YANG DIKERJAKAN> Lanjutkan teks tentang rekaman suara dan UU ITE, mulai tepat setelah kalimat terakhirnya.

TEKS TERPILIH>

----------------

Ilustrasi Hukum Informasi dan Transaksi Elektronik |
Pertanyaan
Selamat sore pak, izin bertanya.
Saya terdapat 2 (dua) permasalahan hukum, yang pertama pidana dan yang kedua
perdata. Untuk yang pidana, saya mendapatkan panggilan dari Kepolisian setempat
karena diduga menghina seseorang lewat telepon dan kata penyidik polisi alat
bukti yang mereka gunakan adalah “rekaman suara” antara saya dan orang
tersebut. Di sisi lain, saya sudah membuat perjanjian kerja sama dengan orang
lain dan saya sudah merekam suara pembicaraan saya selama proses kesepakatan
dengan harapan suatu ketika nanti terdapat sebuah wanprestasi, saya dapat
menggunakan rekaman suara tersebut sebagai alat bukti. Pertanyaan saya, apakah
merekam secara diam-diam pembicaraan dengan orang lain adalah perbuatan yang
illegal atau memang dapat dipidana? Dan apakah rekaman suara tersebut dapat
dijadikan alat bukti? Mohon pencerahannya. Terima kasih.
Jawaban
Perlu diketahui bahwa rekaman
suara baik dengan menggunakan aplikasi bawaan (aplikasi asal) dari smartphone (ponsel
pintar) atau aplikasi yang diunduh (download) dari Playstore
seperti voice memo atau voice recording,
baik incoming maupun outgoing yang Anda
sebutkan dapat dikategorikan sebagai informasi elektronik dan/atau dokumen
elektronik yang diatur di dalam UU ITE dan perubahannya. Apa itu informasi
elektronik?

----------------

(Data pelacakan koordinat piksel)

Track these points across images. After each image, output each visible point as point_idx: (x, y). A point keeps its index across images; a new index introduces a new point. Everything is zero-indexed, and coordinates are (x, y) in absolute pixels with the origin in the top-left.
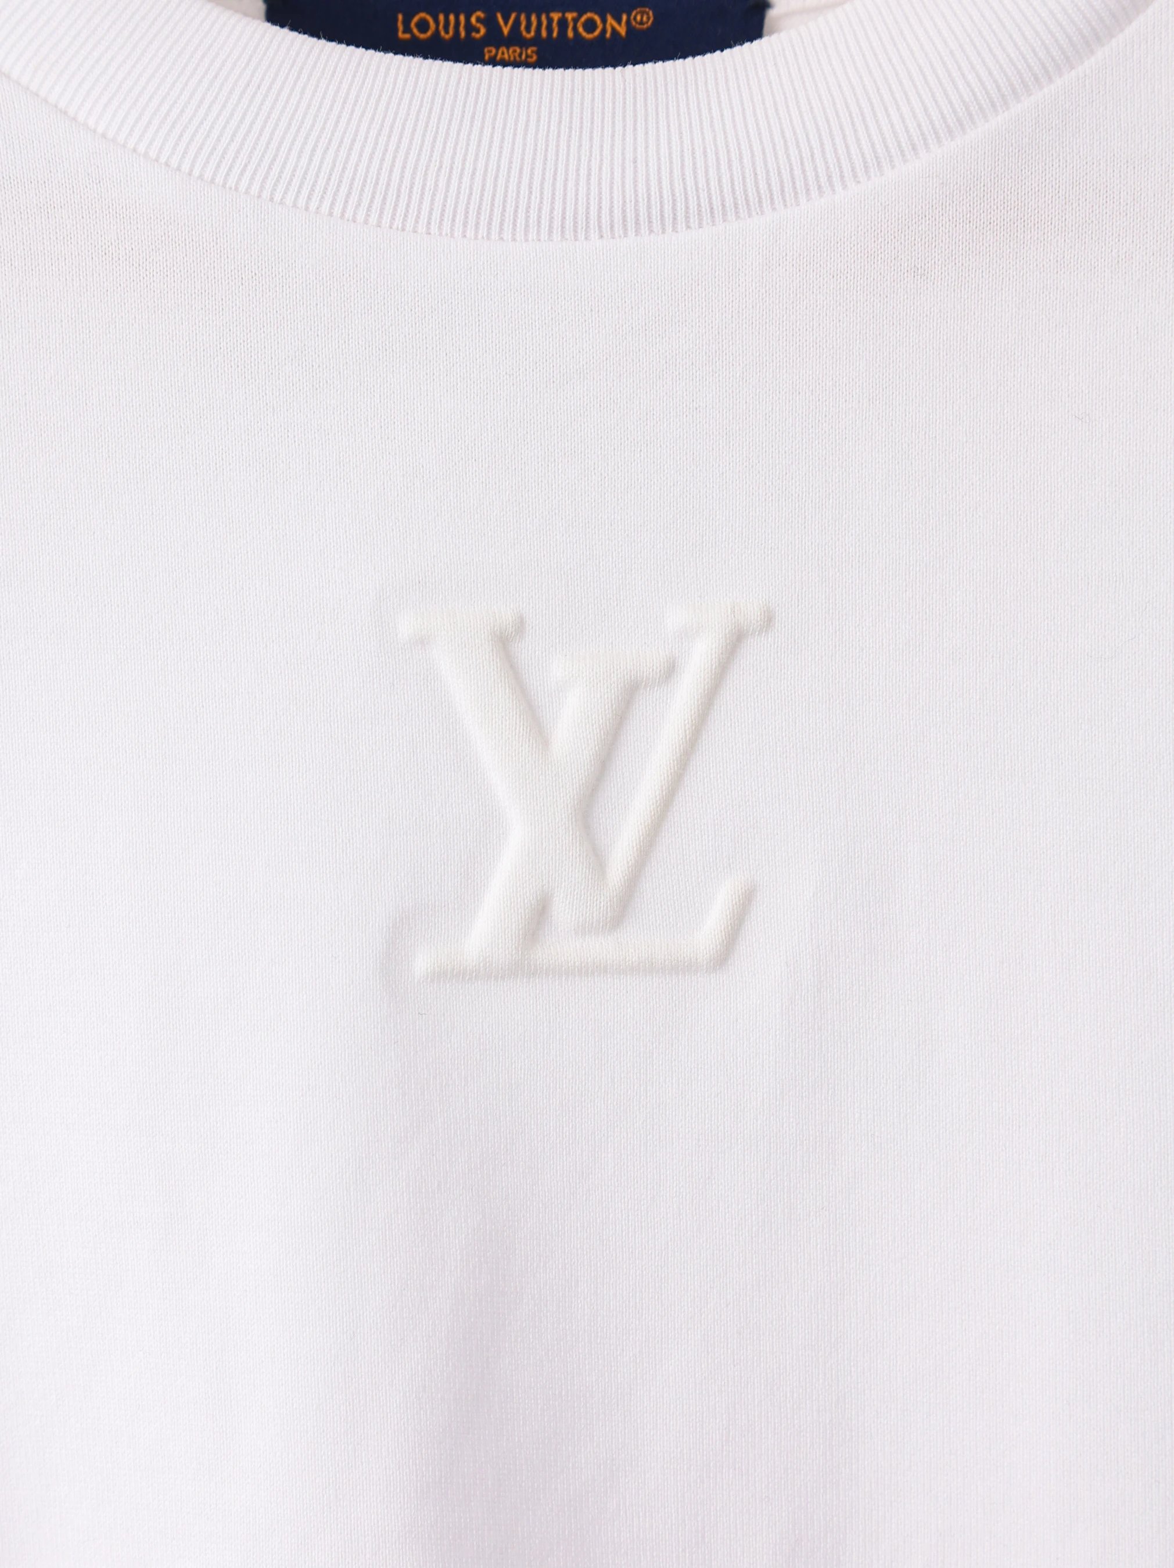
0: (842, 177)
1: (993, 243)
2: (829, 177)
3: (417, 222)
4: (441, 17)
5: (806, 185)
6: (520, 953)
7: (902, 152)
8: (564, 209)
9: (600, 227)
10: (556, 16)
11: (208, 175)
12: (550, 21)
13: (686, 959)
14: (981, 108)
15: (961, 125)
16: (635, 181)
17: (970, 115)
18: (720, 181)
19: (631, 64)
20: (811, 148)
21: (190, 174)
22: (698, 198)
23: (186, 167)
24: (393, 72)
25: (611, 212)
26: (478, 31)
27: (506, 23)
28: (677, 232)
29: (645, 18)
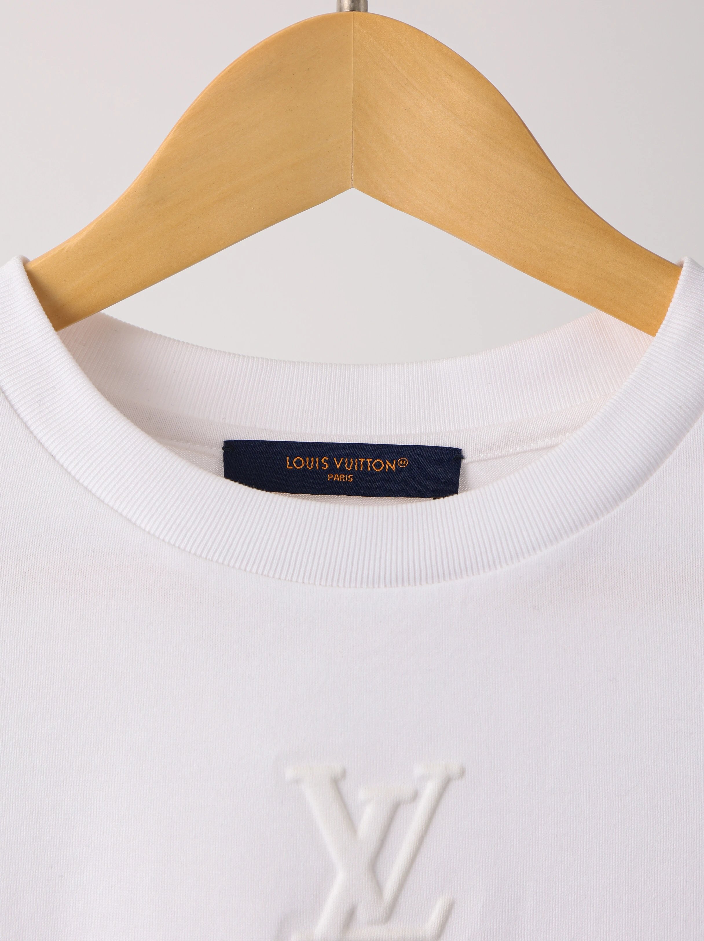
0: (500, 562)
1: (571, 595)
2: (494, 562)
3: (298, 577)
4: (308, 459)
7: (528, 551)
8: (368, 575)
9: (385, 582)
10: (362, 460)
11: (198, 553)
12: (359, 462)
14: (566, 532)
15: (556, 539)
17: (561, 535)
20: (486, 548)
23: (188, 549)
24: (288, 506)
25: (391, 575)
26: (325, 466)
27: (338, 464)
29: (404, 463)
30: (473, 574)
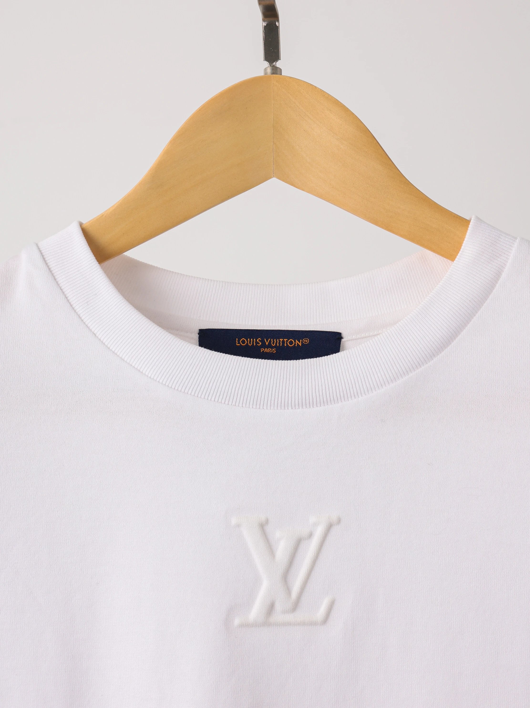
0: (361, 393)
1: (404, 413)
2: (357, 393)
3: (239, 403)
4: (249, 339)
5: (351, 395)
6: (265, 619)
7: (378, 386)
8: (281, 401)
9: (292, 406)
10: (281, 340)
11: (180, 389)
13: (314, 621)
14: (401, 375)
15: (395, 379)
16: (302, 393)
17: (398, 376)
18: (326, 394)
19: (301, 359)
20: (352, 385)
21: (174, 389)
22: (320, 398)
23: (173, 387)
24: (233, 360)
25: (295, 402)
26: (259, 344)
27: (267, 342)
28: (314, 407)
29: (306, 341)
30: (345, 401)
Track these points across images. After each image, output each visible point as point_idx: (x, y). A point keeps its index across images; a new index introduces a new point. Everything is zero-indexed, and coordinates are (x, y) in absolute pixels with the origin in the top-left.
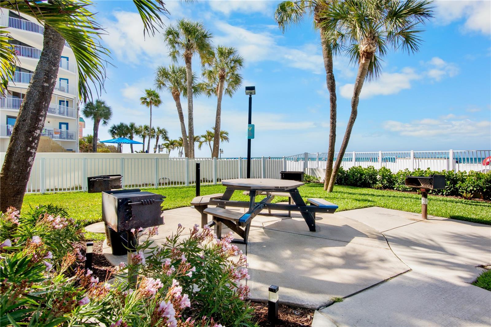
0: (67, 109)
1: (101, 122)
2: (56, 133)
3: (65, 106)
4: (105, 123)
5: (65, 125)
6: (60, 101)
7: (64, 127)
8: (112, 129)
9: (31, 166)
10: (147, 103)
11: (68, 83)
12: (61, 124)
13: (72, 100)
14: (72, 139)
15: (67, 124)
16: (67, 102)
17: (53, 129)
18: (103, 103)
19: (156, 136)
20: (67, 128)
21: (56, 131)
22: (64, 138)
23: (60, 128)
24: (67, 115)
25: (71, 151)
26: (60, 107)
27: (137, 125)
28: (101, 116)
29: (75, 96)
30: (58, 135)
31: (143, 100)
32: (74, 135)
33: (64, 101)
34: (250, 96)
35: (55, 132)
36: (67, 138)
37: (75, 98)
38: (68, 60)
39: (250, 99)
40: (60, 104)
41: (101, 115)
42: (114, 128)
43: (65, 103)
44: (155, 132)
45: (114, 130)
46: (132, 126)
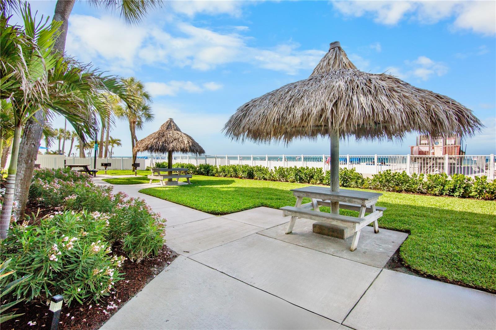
19: (71, 139)
44: (70, 135)
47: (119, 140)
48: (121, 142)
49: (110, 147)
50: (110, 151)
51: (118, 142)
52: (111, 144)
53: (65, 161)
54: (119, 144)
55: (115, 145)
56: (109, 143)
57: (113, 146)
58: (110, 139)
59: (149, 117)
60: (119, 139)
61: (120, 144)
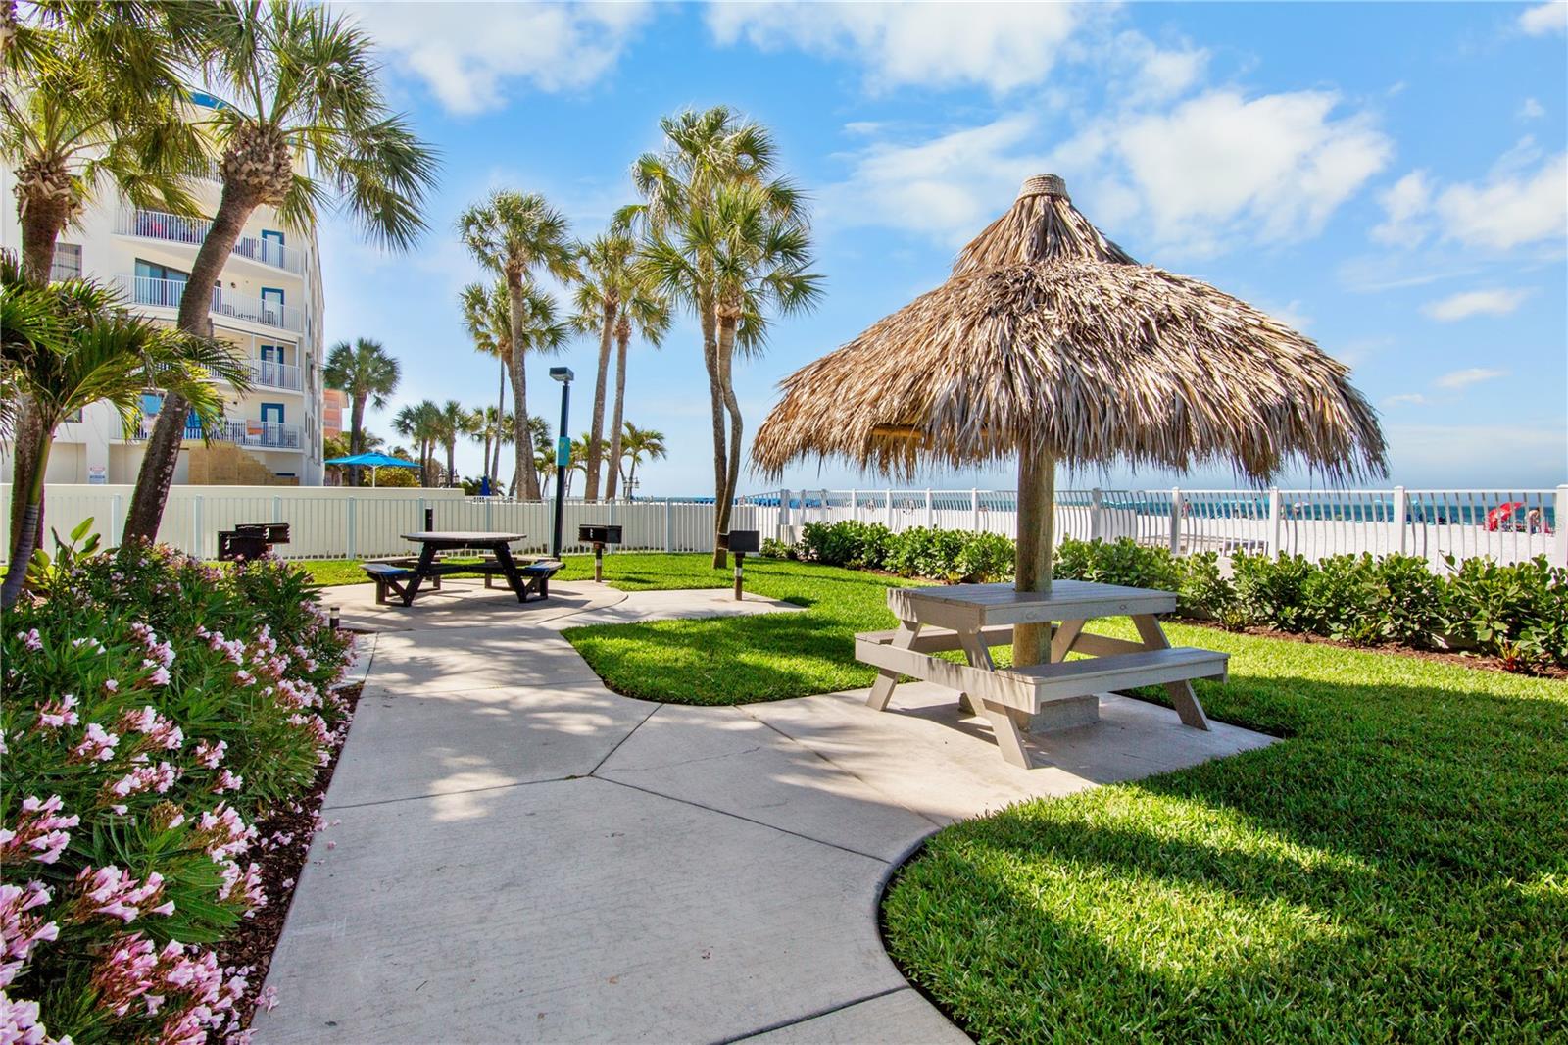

----------------

KOTAK JAWABAN>
Yang dimaksud dengan informasi
elektronik adalah satu atau sekumpulan data elektronik, termasuk tetapi tidak
terbatas pada tulisan, suara, gambar, peta, rancangan, foto, electronic data
interchange (EDI), surat elektronik (electronic mail),
telegram, teleks, telecopy atau sejenisnya, huruf, tanda,
angka, kode akses, simbol, atau perforasi yang telah diolah yang memiliki arti
atau dapat dipahami oleh orang yang mampu memahaminya.[1]
Sedangkan, dokumen elektronik,
sebagaimana ketentuan Pasal 1 Angka 4 Undang-Undang Republik
Indonesia Nomor 19 Tahun 2016 tentang Perubahan atas Undang-Undang Nomor 11
Tahun 2008 tentang Informasi dan Transaksi Elekronik yang
selanjutnya disebut sebagai “UU ITE”, menyebutkan bahwa:
“Dokumen Elektronik adalah setiap Informasi
Elektronik yang dibuat, diteruskan, dikirimkan, diterima, atau disimpan dalam
bentuk analog, digital, elektromagnetik, optikal, atau sejenisnya, yang dapat
dilihat, ditampilkan, dan/atau didengar melalui Komputer atau Sistem
Elektronik, termasuk tetapi tidak terbatas pada tulisan, suara, gambar, peta,
rancangan, foto atau sejenisnya, huruf, tanda, angka, Kode Akses, simbol atau
perforasi yang memiliki makna atau arti atau dapat dipahami oleh orang yang
mampu memahaminya.”
Kemudian disebutkan dalam Pasal
5 ayat (1) UU ITE, menyebutkan bahwa:
“Informasi Elektronik dan/atau Dokumen Elektronik dan/atau hasil cetaknya merupakan alat bukti hukum yang sah.”
Bahwa sejak hari rabu, tanggal 7
September 2016 dengan adanya Putusan Mahkamah Konstitusi Republik
Indonesia Nomor 20/PUU-XIV/2016 yang menyatakan bahwa Frasa
“Informasi Elektronik dan/atau Dokumen Elektronik” sebagaimana Pasal
5 ayat (1) dan ayat (2) serta Pasal
44 huruf b Undang-Undang Nomor 11 Tahun 2008 tentang Informasi dan Transaksi
Elektronik, dinyatakan bertentangan dengan Undang-Undang Dasar Negara
Republik Indonesia Tahun 1945 sepanjang tidak dimaknai khususnya
frasa “Informasi Elektronik dan/atau Dokumen Elektronik” sebagai alat bukti
dilakukan dalam rangka penegakan hukum atas permintaan kepolisian, kejaksaan,
dan/atau institusi penegak hukum lainnya, maka telah dilakukan revisi
atas penjelasan Pasal 5 ayat (1) dan ayat (2) UU ITE,
sehingga menjadi berbunyi:
(1)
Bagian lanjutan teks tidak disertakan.